Print the lines below word for word, leaving out the pictures.

Source records:
• • • • •
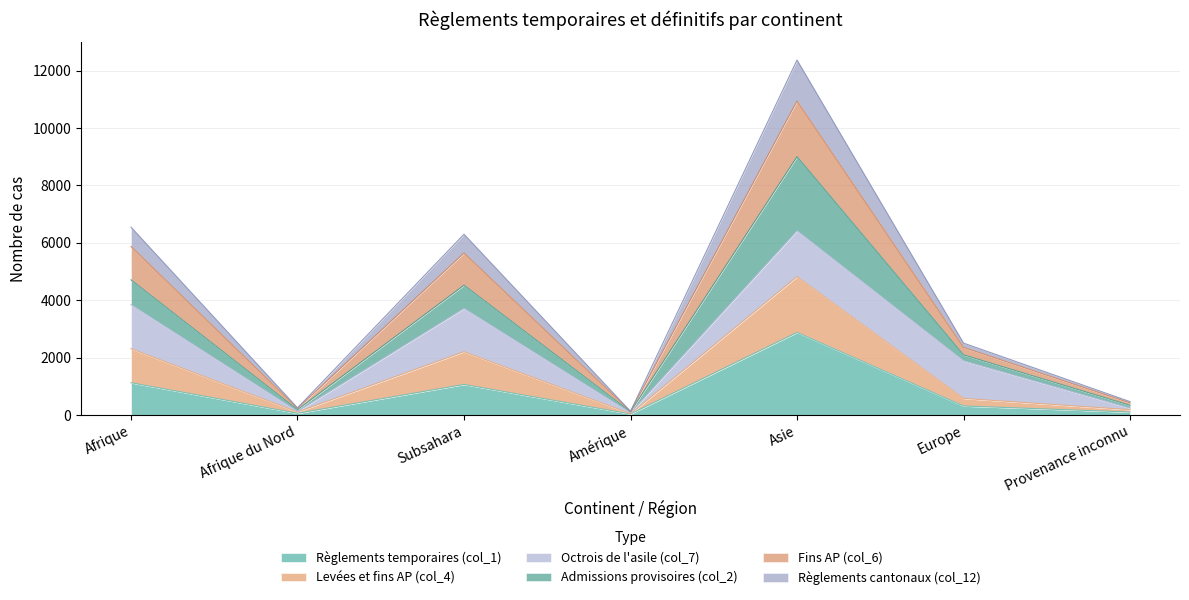

Which label corresponds to the smallest value in the chart?

Amérique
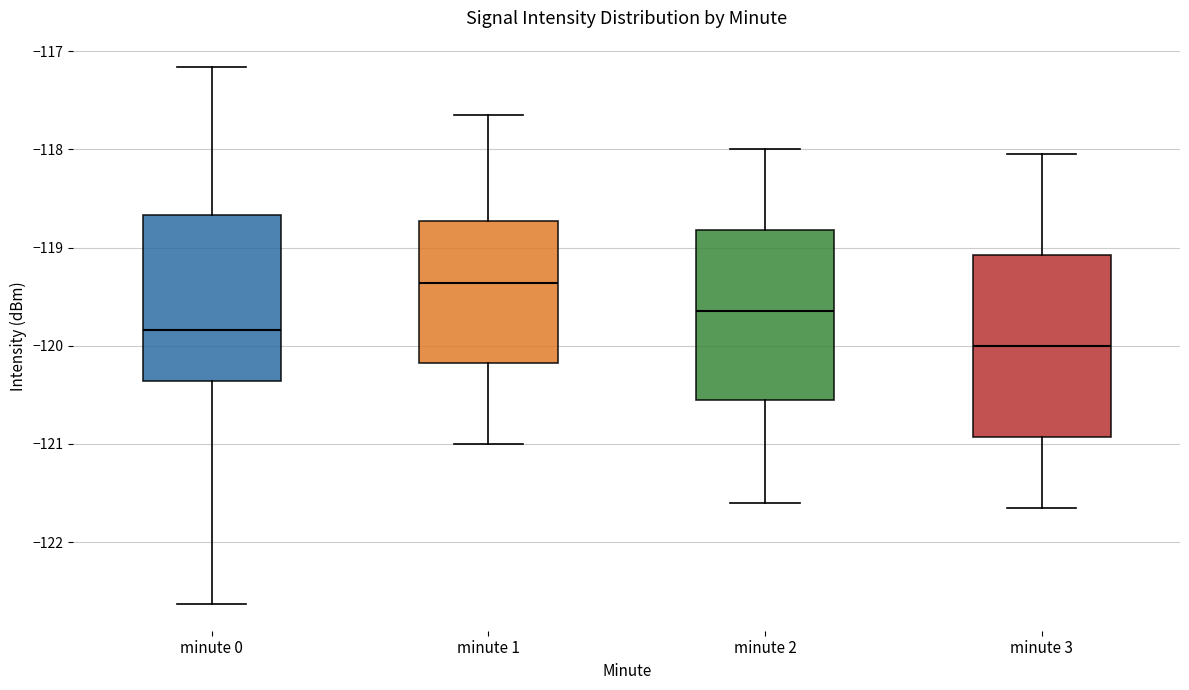

Reading left to right, read every box against the y-axis: the position of its median line, the range the box covers, and the ends of its whiskers. The values are not printed on the chart, so give them approximately, as read against the axis.

minute 0: median -119.8, box -120.4 to -118.7, whiskers -122.6 to -117.2
minute 1: median -119.4, box -120.2 to -118.7, whiskers -121.0 to -117.6
minute 2: median -119.6, box -120.5 to -118.8, whiskers -121.6 to -118.0
minute 3: median -120.0, box -120.9 to -119.1, whiskers -121.6 to -118.0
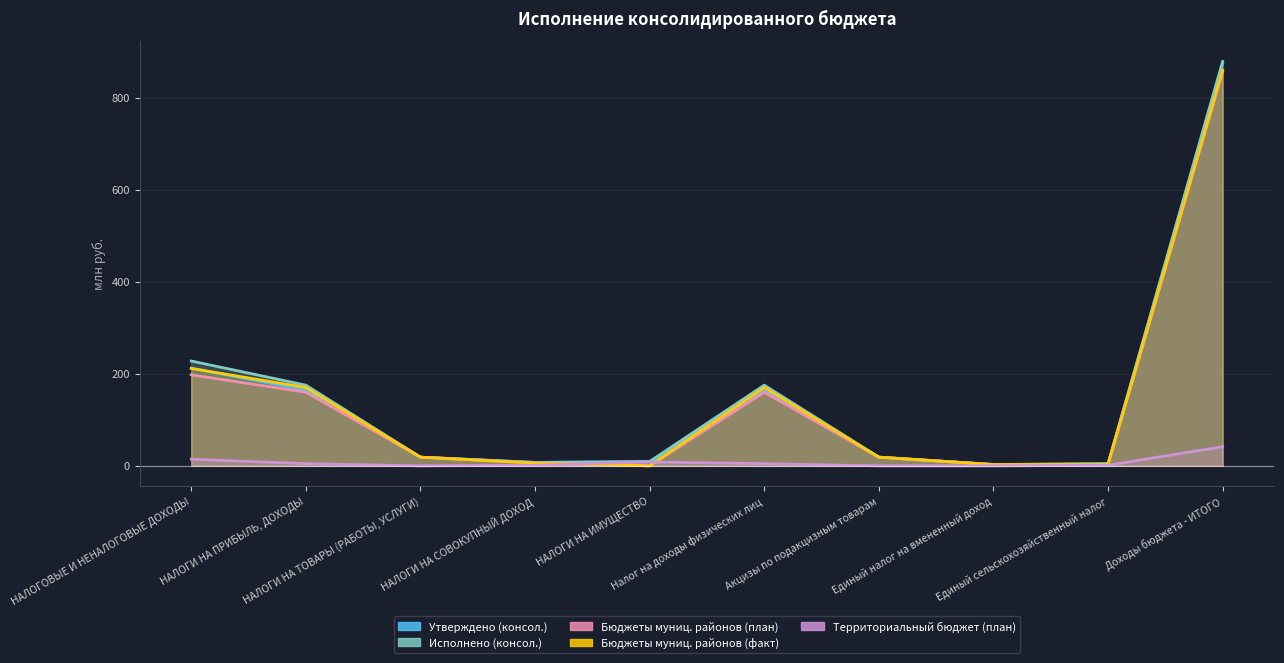

How many interior local peaks does the Утверждено (консол.) series have?

1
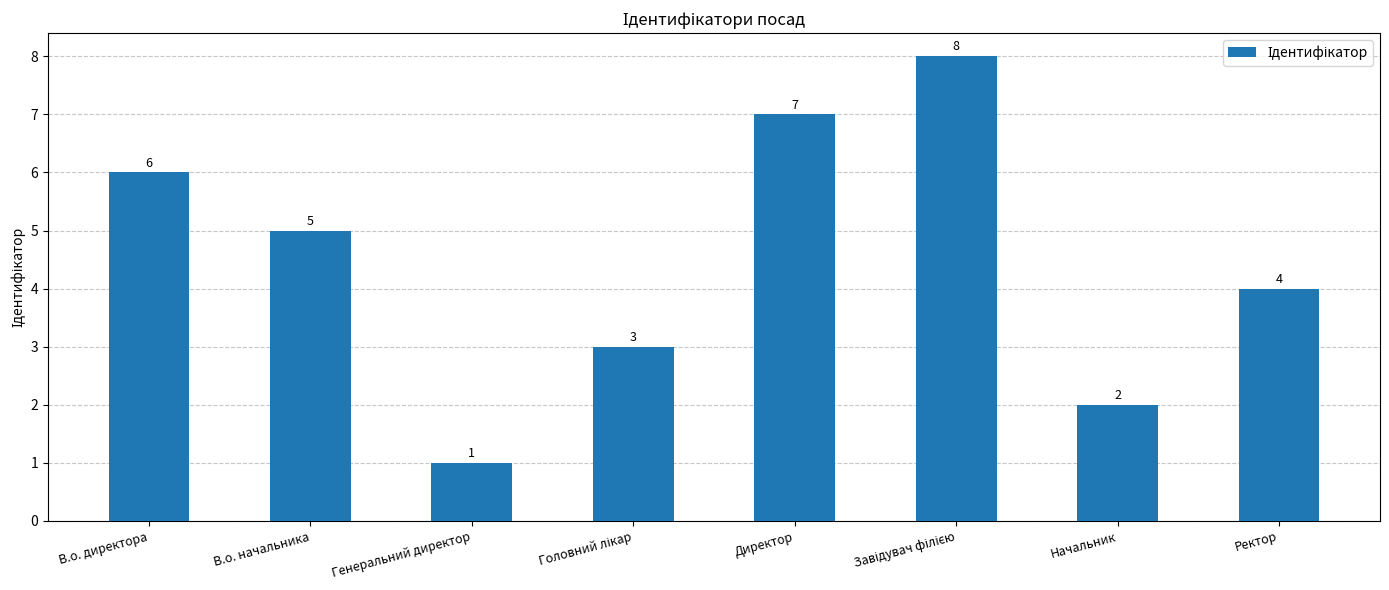

Reading left to right, extract all data points from this chart.

6	5	1	3	7	8	2	4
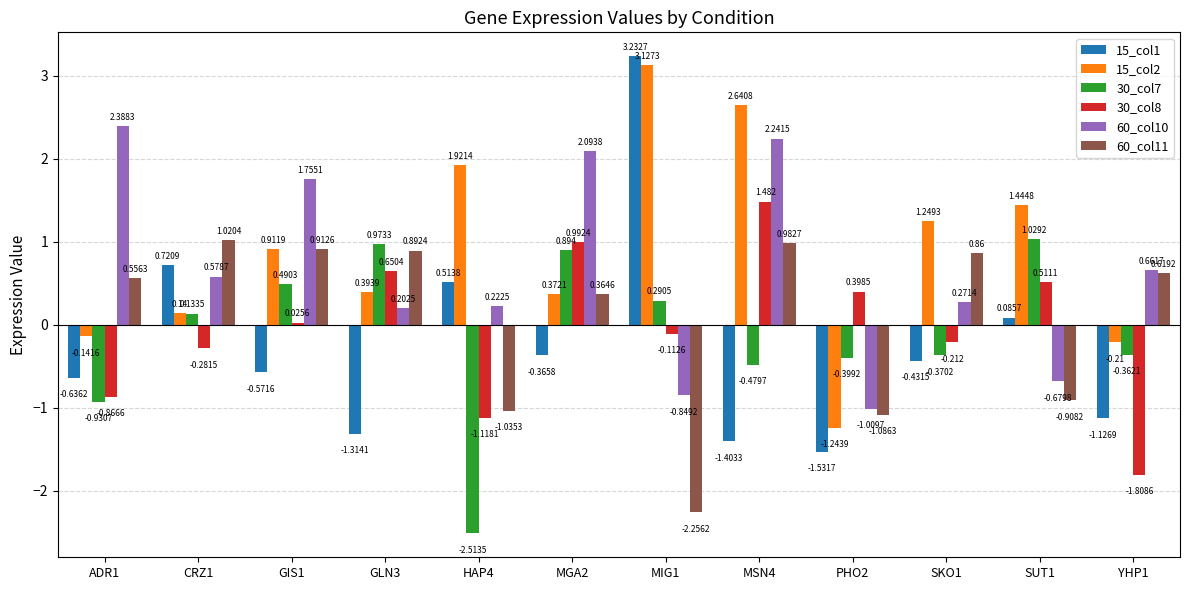

What is the maximum value shown in the chart?

3.2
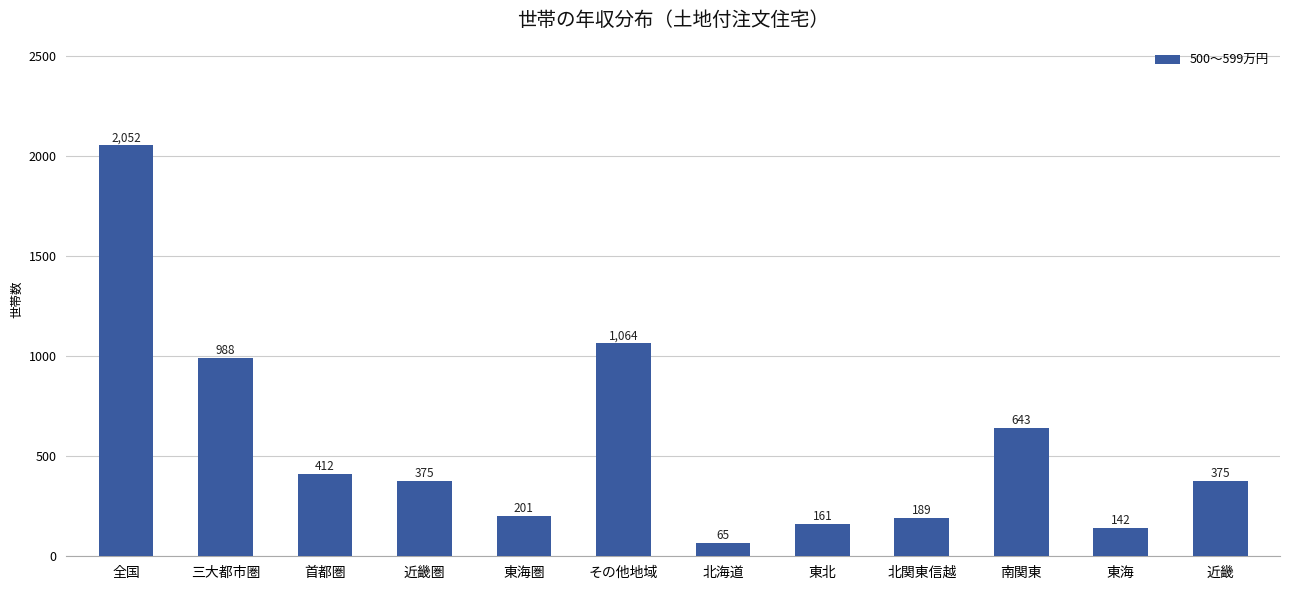

Is it true that the value at 北海道 is 65?

True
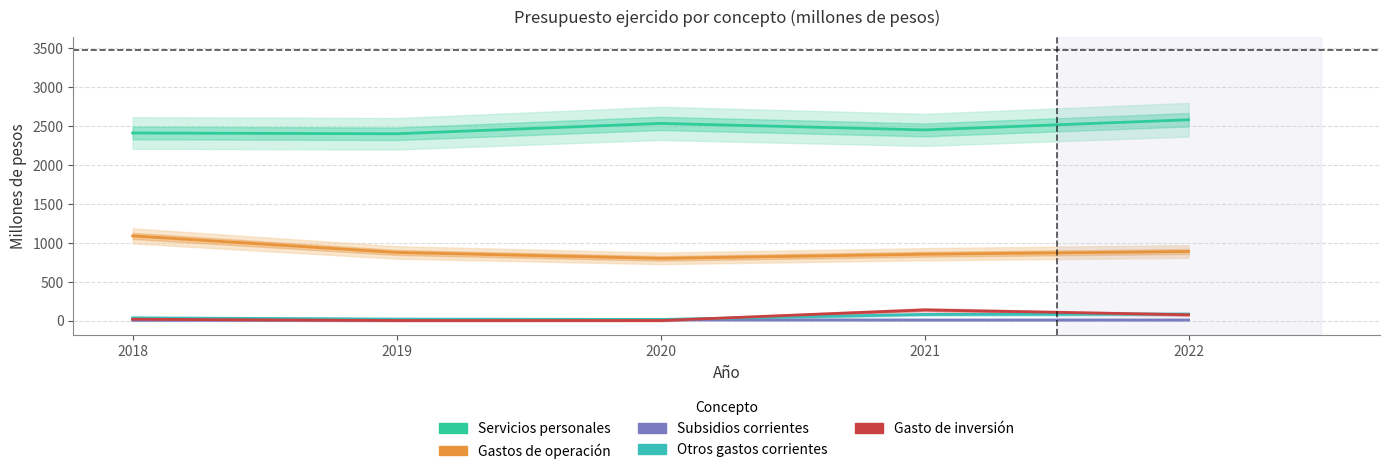

Which has a higher value, 2018 or 2020?

2020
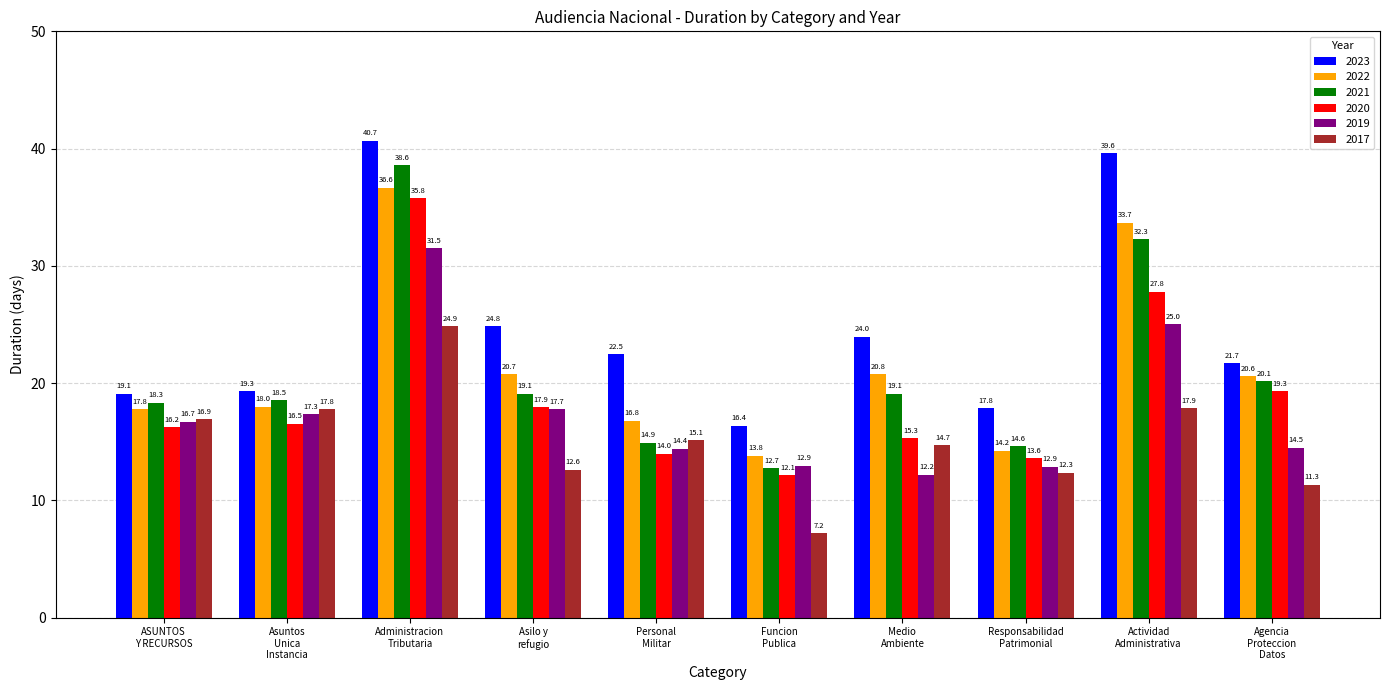

How many values in the 2023 series are below 22?

5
• • • • •
OUTPUT FOR THIS EXERCISE:
Which label corresponds to the smallest value in the chart?

Amérique

Reading left to right, read every box against the y-axis: the position of its median line, the range the box covers, and the ends of its whiskers. The values are not printed on the chart, so give them approximately, as read against the axis.

minute 0: median -119.8, box -120.4 to -118.7, whiskers -122.6 to -117.2
minute 1: median -119.4, box -120.2 to -118.7, whiskers -121.0 to -117.6
minute 2: median -119.6, box -120.5 to -118.8, whiskers -121.6 to -118.0
minute 3: median -120.0, box -120.9 to -119.1, whiskers -121.6 to -118.0

How many interior local peaks does the Утверждено (консол.) series have?

1

Reading left to right, extract all data points from this chart.

6	5	1	3	7	8	2	4

What is the maximum value shown in the chart?

3.2

Is it true that the value at 北海道 is 65?

True

Which has a higher value, 2018 or 2020?

2020

How many values in the 2023 series are below 22?

5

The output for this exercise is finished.